Liberal Leader Bonnie Crombie is rubbing salt on Doug Ford’s wounds over the chronic health-care challenges that ail Ontario.
Blasting the Progressive Conservative leader as the Feb. 27 election campaign began its second week, Crombie noted treatment of patients in hospital corridors has doubled and the doctor shortage has worsened since he took office in 2018.
“Doug Ford said he’d end hallway medicine. He didn’t get it done. He said he’d cut your taxes. He didn’t get it done. He said he’d build 1.5 million homes. He didn’t get it done,” she said Thursday in Scarborough.
Crombie — whose bright red campaign bus is emblazoned with the slogan “2.5 Million People Have No Family Doctor: This is Doug Ford’s Ontario” — has promised to cure the physician shortage through a slew of measures that could cost $3.1 billion.
They include spending $250 million over four years in targeted retention aimed at 2,400 doctors who have left family medicine or are nearing retirement, offering bonuses of $150,000 to repatriate Canadian doctors from abroad to Ontario, and recruiting 650 of the 6,000 family doctors currently working in other disciplines.
As well, she wants to help doctors by slashing “the administrative burden taking up 50 per cent of their time.”

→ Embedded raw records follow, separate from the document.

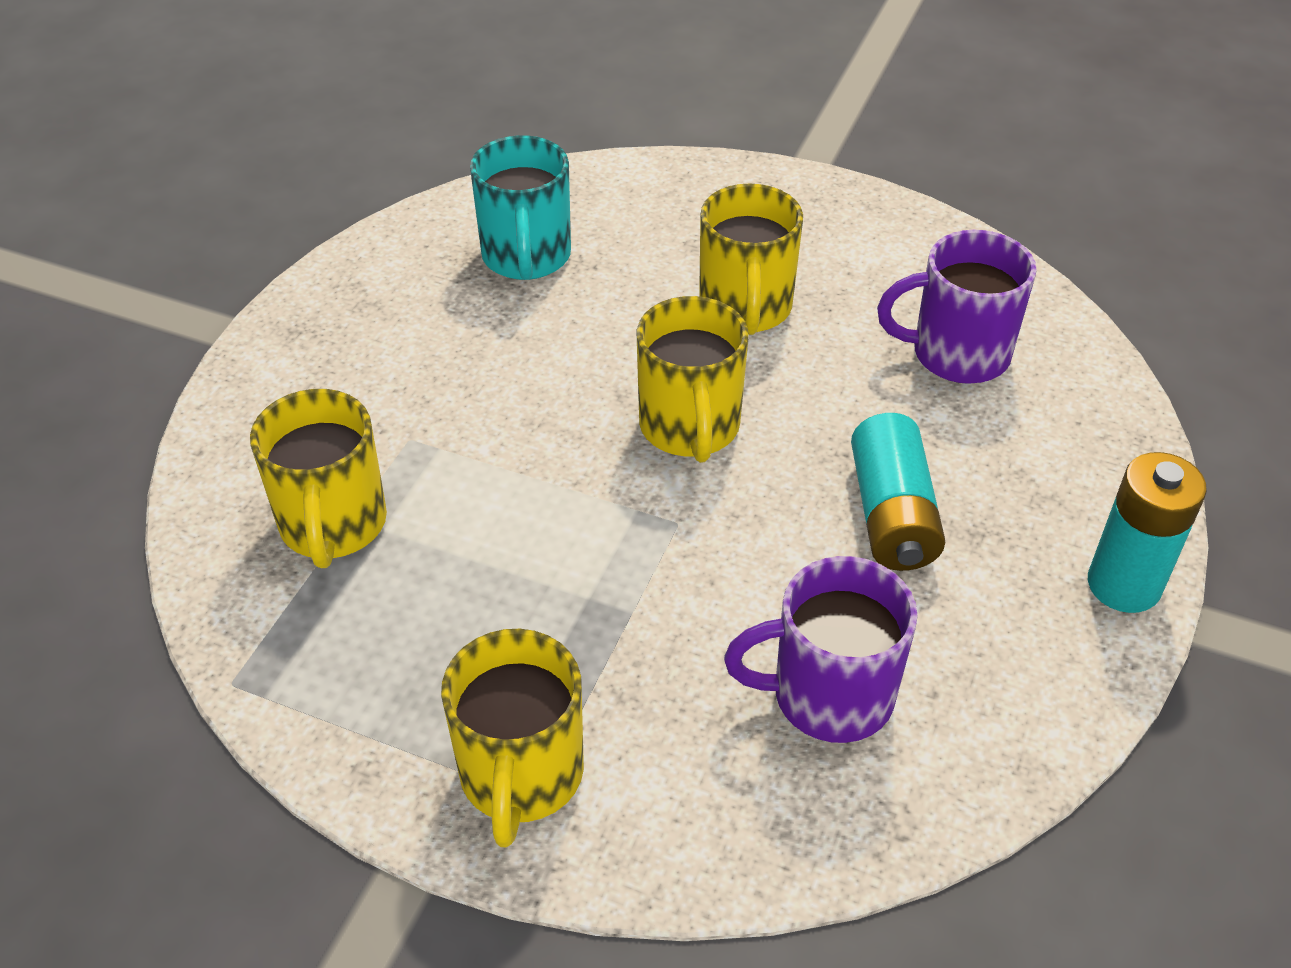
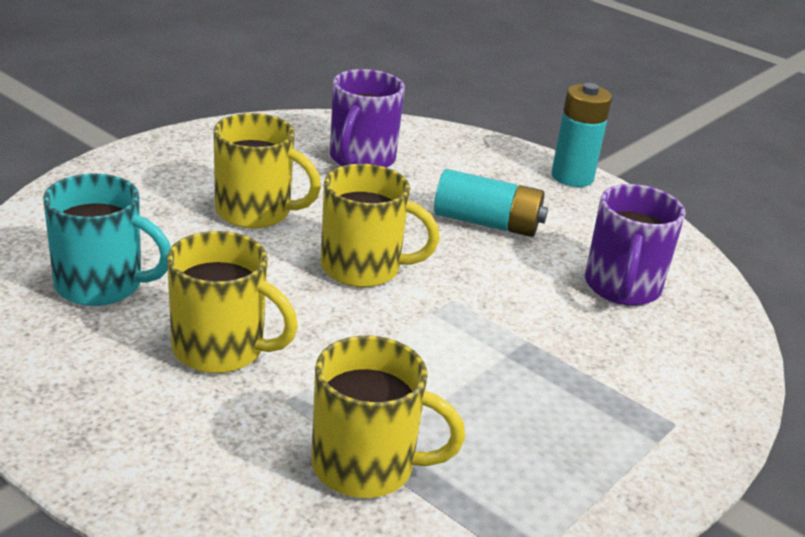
camera: 75 degrees left, 15 degrees down
(521, 776) = (657, 424): yellow mug -> yellow mug (221, 349)

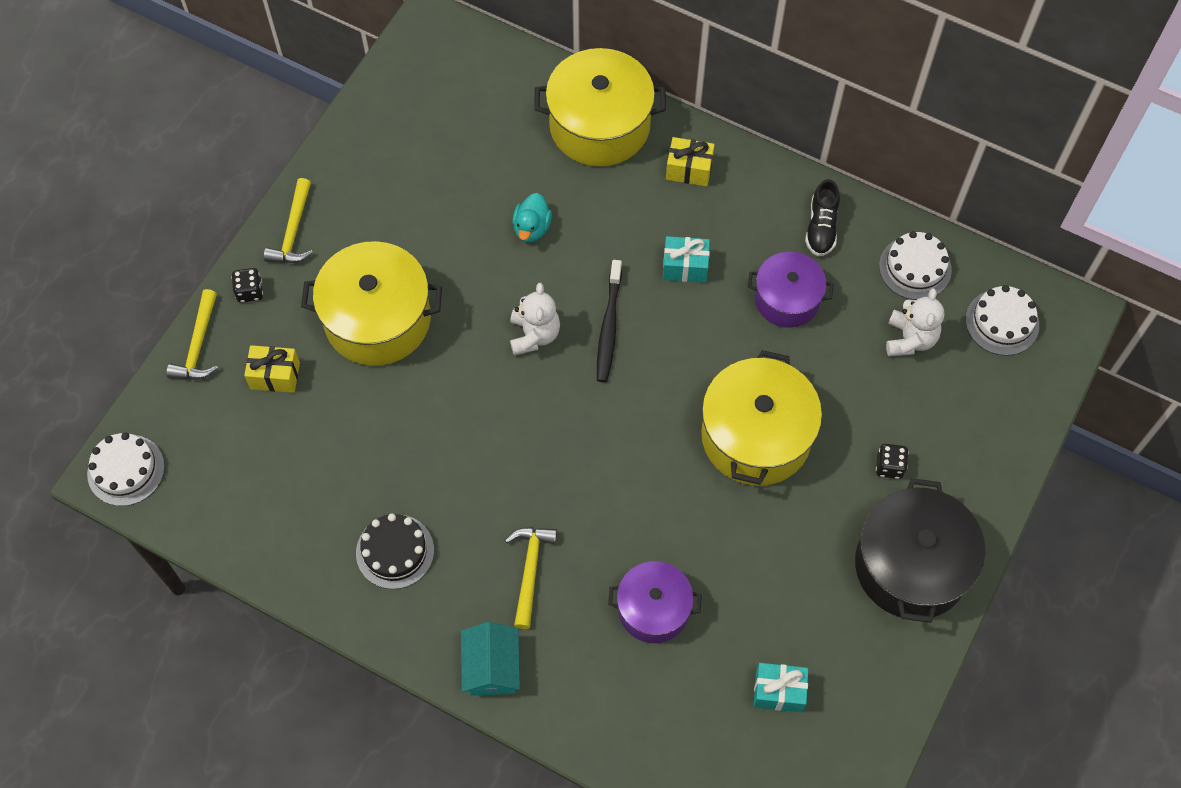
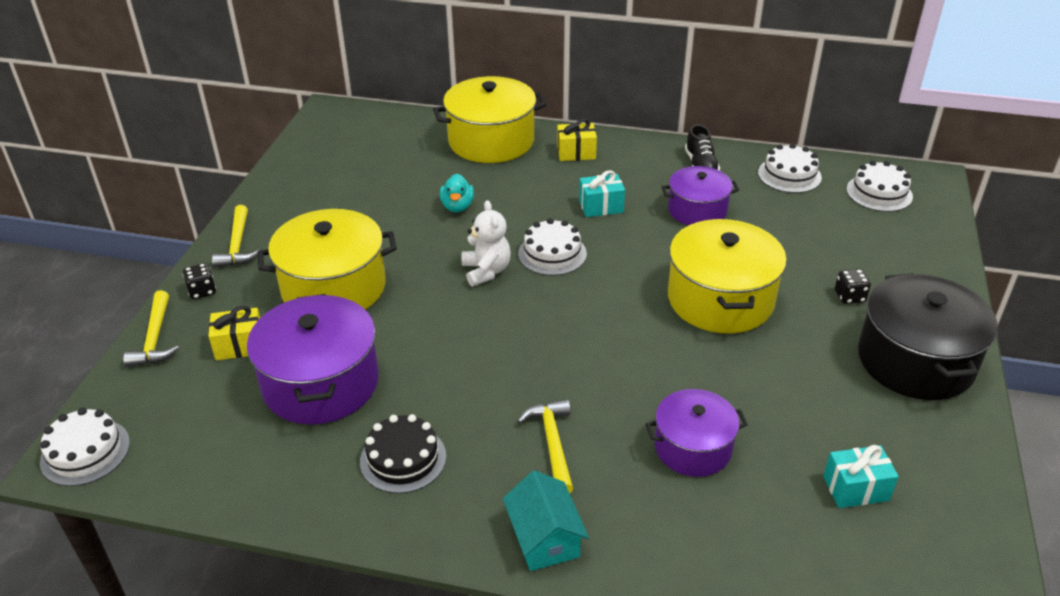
camera: 15 degrees left, 25 degrees down
(341, 443) = (321, 383): none -> purple pot
(609, 326) = (552, 253): black toothbrush -> white cake
(909, 339) = (813, 215): white teddy bear -> none

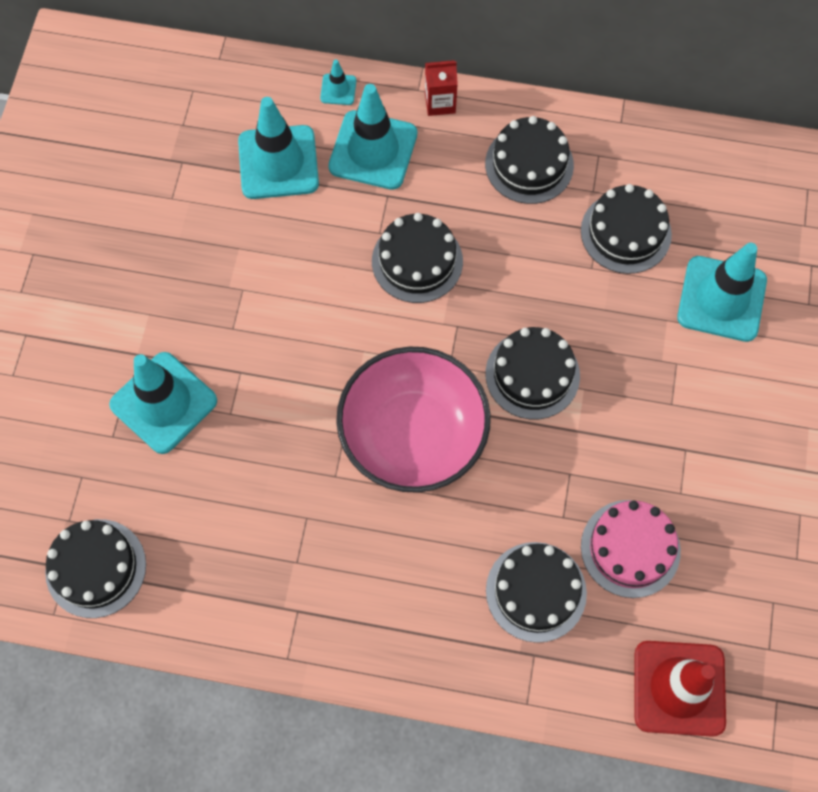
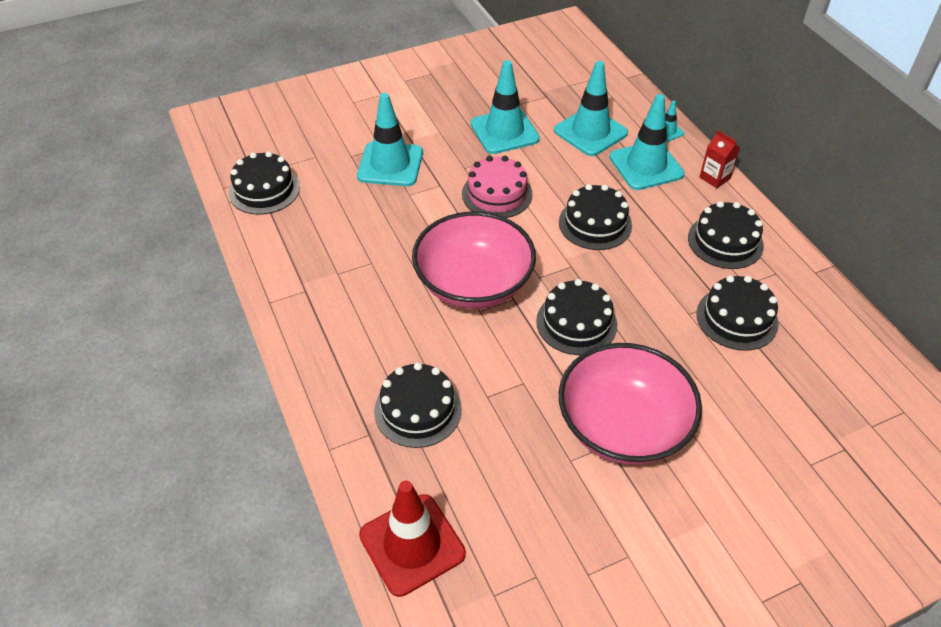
camera: 55 degrees right, 20 degrees down
(630, 548) = (498, 450): pink cake -> pink cake (497, 194)
(675, 422) = (623, 426): none -> pink bowl
(721, 299) = (750, 403): turquoise traffic cone -> turquoise traffic cone (504, 131)

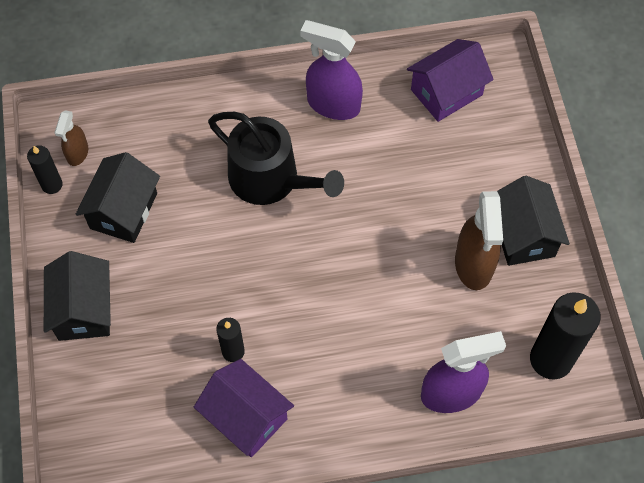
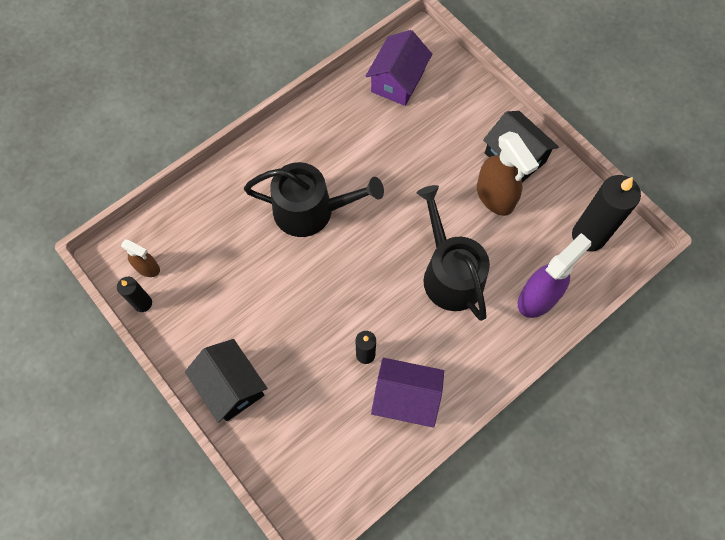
camera: 30 degrees left, 5 degrees up
(77, 153) = (147, 268): brown spray bottle -> brown spray bottle turned 45 degrees counterclockwise
(123, 211) = (213, 293): black house -> none
(333, 104) = (321, 131): purple spray bottle -> none
(372, 318) = (450, 273): none -> black watering can

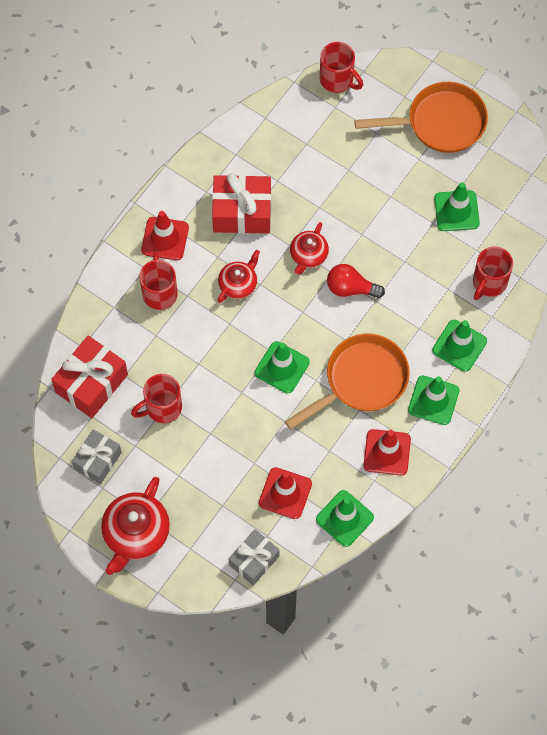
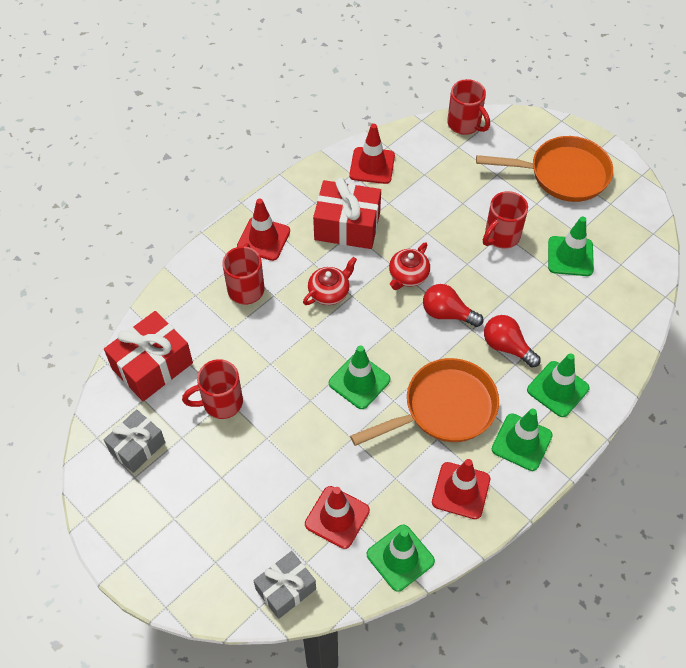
camera: 10 degrees right, 10 degrees down
(136, 533) = (158, 534): red teapot -> none
(254, 142) = (372, 166): none -> red traffic cone
(409, 312) = (507, 347): none -> red light bulb
(489, 283) = (597, 330): red mug -> red mug (501, 236)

“Let’s get rid of fax machines at long last and implement a centralized referral system and ensure that they have the right staff (and) offer more evening and weekend care,” she said.
In Waterloo, Ford, who is seeking his third term in office, blamed previous Liberal governments for the shortage of physicians.Â
“If the Liberals didn’t cut nurses and they didn’t cut medical (school) seats, we wouldn’t be in this spot,” he told reporters after receiving the endorsement of the 25,000-member Ontario Pipe Trades Council.Â
“We’ve hired Dr. Jane Philpott to connect every single Ontarian with a family doctor,” Ford said of the former federal Liberal health minister who is now director of the medical school at Queen’s University in Kingston.
On the eve of Ford’s snap election call, the PCs announced $1.4 billion in new funding to help Philpott expand the province’s network of primary health care teams with a goal of getting every Ontarian a family doctor by 2029.
“There’s no doubt that people have been waiting a long time, too long, frankly, to get connected to a family care practitioner in their community,” MPP Sylvia Jones, serving as Ford’s health minister, acknowledged on Jan. 27.
- Robert Benzie, Rob Ferguson, Kristin Rushowy
But that announcement raised questions as to whether the $1.4 billion is enough because there’s a huge discrepancy between numbers provided by Jones (Dufferin-Caledon) and the Ontario Medical Association.
The OMA says there are currently 2.5 million Ontarians without a family doctor, and predicts that figure will rise to 4.4 million next year as the population grows and doctors retire or leave the province.
But Jones maintained just two million Ontarians will need to be connected to a family doctor in the next four years.
Ford boasted his government approved two new medical schools in Ontario. However, students will not graduate from them for several more years.
NDP Leader Marit Stiles, meanwhile, was in Hamilton to promise “real rent control” that would further protect tenants from higher costs and renovictions.
“After seven years of Doug Ford, rent is higher than ever. It’s the biggest expense in your family’s budget and it’s only getting worse,” said Stiles.
Later, she headed to Sault Ste. Marie, where her party hopes to pick up a key northern riding vacated by the retirement of veteran Tory Ross Romano.
Also Thursday, Green Leader Mike Schreiner was in Guelph to tout his party’s plan to increase Ontario Disability Support Program and Ontario Works payments and build 310,000 affordable homes.
“Poverty in Ontario is escalating at an alarming rate,” said Schreiner, noting the Association of Municipalities of Ontario found 81,000 people were homeless in the province last year.
- Rob Ferguson, Robert Benzie, Kristin Rushowy
“Over the past two years, food bank usage in Ontario has increased by 78 per cent,” he said.
“Doug Ford isn’t just failing to solve the problem — he’s making it worse by keeping Ontarians with disabilities locked in legislated poverty.”
The Tory campaign is confident it has weathered the worst of his Monday gaffe when he was caught on a hot mic saying that he “100 per cent” wanted Donald Trump to win the American presidency last November.
“On election day, was I happy this guy won? One hundred per cent I was. Then the guy pulled out the knife and f—-ing yanked it in me,” Ford said at his campaign office in Etobicoke.
Since the misstep, the PC leader, who has framed the snap Ontario election as a referendum on who could best deal with Trump’s threatened 25 per cent tariffs against Canada, has faced questions about how he could have supported someone who had cut off personal protective equipment imports to Canada during the COVID-19 pandemic.
“There’s Trump 1.0 and then there was Trump 2.0,” he said Wednesday.